Today, we think it is self-evident that the less the capitalist has to pay for this labour, that is, less wages, the more he can take for himself. This brings us very close to one of the reasons why racial minorities are segregated and humiliated and held down to a status of second-class citizenship. To put it bluntly, by forcing racial minorities into submissive patterns of behaviour the ruling class supplies itself with a cheap, unresisting workforce. This is one way the capitalists benefit from race prejudice and race discrimination. But there is another, more subtle way. We have shown that labour's product is divided between the wages paid to the workers and the surplus value taken by the capitalists. The capitalists, either because they are forced by competitive compulsions, or out of sheer profit hunger, constantly try in one way or another to increase their share. Contrarily, the workers resist and strive to maintain their living standards, and even improve them. Here we can see the focal point of the class struggle that rages in modern society. Socialists hold that this struggle is irrepressible and irreconcilable. It can be ended only when the workers, male and female, black, brown and white, skilled and unskilled unite as a class to put an end to capitalist exploitation. The point is this -- race prejudice is one of the most insidious, and effective devices ever invented to keep the workers divided and fighting each other. it is in the capitalists' interests to prevent the working class from uniting, instead of forming a solid front against their exploiters. 

Another factor to be noted is the competitive nature of capitalism. And it isn't just the capitalists who are competing against each other; the workers also are cast in the role of competitors. They must compete for jobs. Now, then, the fewer the number of workers competing for the jobs, the better chance each person has. And one way to keep the competition down is just to keep minorities who are easily identified by the colour of their skins, out of the labour market. Of course, there has got to be some justification for such discrimination. So we find it in the myths that circulate about races. These myths and libels are not looked at too carefully. They are believed when it serves one's material interests to believe them. And so the working class is kept divided, the capitalist class remains in the saddle -- and the outmoded capitalist system keeps all of society in turmoil and conflict, postponing the day of international peace and social harmony. 

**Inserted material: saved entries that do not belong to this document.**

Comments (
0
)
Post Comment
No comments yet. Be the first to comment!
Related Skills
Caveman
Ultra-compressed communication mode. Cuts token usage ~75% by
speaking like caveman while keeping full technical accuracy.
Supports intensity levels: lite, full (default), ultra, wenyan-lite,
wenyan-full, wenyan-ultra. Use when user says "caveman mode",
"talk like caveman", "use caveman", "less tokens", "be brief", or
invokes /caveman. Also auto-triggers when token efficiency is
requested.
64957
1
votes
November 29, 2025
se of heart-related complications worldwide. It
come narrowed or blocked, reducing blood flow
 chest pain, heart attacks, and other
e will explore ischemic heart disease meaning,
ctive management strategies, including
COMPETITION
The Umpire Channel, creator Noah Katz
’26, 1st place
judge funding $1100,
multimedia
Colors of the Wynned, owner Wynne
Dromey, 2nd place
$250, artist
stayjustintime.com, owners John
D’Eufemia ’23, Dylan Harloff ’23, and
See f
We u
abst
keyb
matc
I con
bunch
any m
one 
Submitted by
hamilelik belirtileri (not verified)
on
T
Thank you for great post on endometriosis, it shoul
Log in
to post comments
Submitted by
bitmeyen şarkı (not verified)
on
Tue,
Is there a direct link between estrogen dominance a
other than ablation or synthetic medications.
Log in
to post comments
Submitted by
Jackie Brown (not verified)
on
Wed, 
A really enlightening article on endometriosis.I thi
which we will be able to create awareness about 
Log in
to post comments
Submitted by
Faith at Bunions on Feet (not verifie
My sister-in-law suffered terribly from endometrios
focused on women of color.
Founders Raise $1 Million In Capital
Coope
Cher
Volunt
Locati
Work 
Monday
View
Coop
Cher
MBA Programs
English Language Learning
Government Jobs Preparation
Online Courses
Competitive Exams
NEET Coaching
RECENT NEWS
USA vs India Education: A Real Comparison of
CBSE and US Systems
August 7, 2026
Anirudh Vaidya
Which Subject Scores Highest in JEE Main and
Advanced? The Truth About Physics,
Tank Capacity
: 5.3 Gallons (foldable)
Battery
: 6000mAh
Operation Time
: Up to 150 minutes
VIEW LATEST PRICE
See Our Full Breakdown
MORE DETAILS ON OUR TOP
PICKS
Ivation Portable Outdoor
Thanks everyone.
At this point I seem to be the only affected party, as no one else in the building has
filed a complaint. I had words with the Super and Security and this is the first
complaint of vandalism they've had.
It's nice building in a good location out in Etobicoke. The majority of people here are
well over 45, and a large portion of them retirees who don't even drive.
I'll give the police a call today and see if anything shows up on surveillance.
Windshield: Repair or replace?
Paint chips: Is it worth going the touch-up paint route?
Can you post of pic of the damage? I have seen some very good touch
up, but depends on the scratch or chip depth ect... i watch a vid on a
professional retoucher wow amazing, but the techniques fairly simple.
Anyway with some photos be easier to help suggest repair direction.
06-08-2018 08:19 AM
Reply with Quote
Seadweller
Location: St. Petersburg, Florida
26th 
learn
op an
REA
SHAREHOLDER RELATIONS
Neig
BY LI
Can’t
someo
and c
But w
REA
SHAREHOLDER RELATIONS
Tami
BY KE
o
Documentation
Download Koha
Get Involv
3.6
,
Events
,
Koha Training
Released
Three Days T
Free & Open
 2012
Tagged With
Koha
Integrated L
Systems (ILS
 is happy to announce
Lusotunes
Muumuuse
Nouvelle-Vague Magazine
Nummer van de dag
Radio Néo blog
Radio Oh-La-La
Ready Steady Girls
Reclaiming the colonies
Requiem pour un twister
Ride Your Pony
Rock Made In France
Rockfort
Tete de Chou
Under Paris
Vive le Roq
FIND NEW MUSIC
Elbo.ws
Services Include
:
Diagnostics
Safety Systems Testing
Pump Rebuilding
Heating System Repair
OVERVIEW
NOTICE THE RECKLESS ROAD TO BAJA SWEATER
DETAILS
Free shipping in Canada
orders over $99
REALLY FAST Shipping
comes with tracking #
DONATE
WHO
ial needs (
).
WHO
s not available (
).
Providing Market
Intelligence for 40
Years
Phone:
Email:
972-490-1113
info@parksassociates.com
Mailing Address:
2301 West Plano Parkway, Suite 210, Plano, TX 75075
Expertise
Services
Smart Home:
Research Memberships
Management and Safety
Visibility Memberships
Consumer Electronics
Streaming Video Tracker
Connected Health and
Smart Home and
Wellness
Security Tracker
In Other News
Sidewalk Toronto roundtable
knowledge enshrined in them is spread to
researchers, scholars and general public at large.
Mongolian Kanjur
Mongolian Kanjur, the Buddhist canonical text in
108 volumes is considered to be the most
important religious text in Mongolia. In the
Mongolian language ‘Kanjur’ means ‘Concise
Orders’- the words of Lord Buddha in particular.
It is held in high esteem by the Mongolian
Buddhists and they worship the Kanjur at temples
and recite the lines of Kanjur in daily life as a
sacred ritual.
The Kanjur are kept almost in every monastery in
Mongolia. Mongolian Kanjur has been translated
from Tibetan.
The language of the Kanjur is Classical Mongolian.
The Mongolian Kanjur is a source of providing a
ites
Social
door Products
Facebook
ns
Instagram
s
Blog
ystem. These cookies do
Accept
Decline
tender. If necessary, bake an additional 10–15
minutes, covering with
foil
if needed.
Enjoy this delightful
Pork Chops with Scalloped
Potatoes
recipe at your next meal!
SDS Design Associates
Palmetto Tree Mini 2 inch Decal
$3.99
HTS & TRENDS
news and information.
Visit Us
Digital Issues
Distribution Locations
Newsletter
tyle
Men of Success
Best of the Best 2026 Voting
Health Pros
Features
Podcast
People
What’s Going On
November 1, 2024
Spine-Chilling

What is the answer? How are men and women to win fulfillment of their dream of a cooperative commonwealth? How can we purge our minds of prejudice, to understand that the colour has no more real significance than whether someone is tall or short, fat or thin, or blonde or brunette? There is but one way. That is to remove the capitalist cause of race prejudice, and to lay a sound economic foundation for fraternity. The Socialist Party says that we must outlaw private ownership of the land and industries. We must make the means of social production the property of all the people socially. Then, instead of producing things for sale and profit, we will carry on production to satisfy human needs. In short, we replace the competition and strife of capitalism with the cooperation and collective interests of socialism which shall cause the factories and fields to yield an abundance without arduous toil. With socialism, drudgery, poverty and social misery will be banished forever. 

To establish socialism, the workers of the world must organise non-violently and politically to demand at the ballot box that all the means of life become the collective property of society.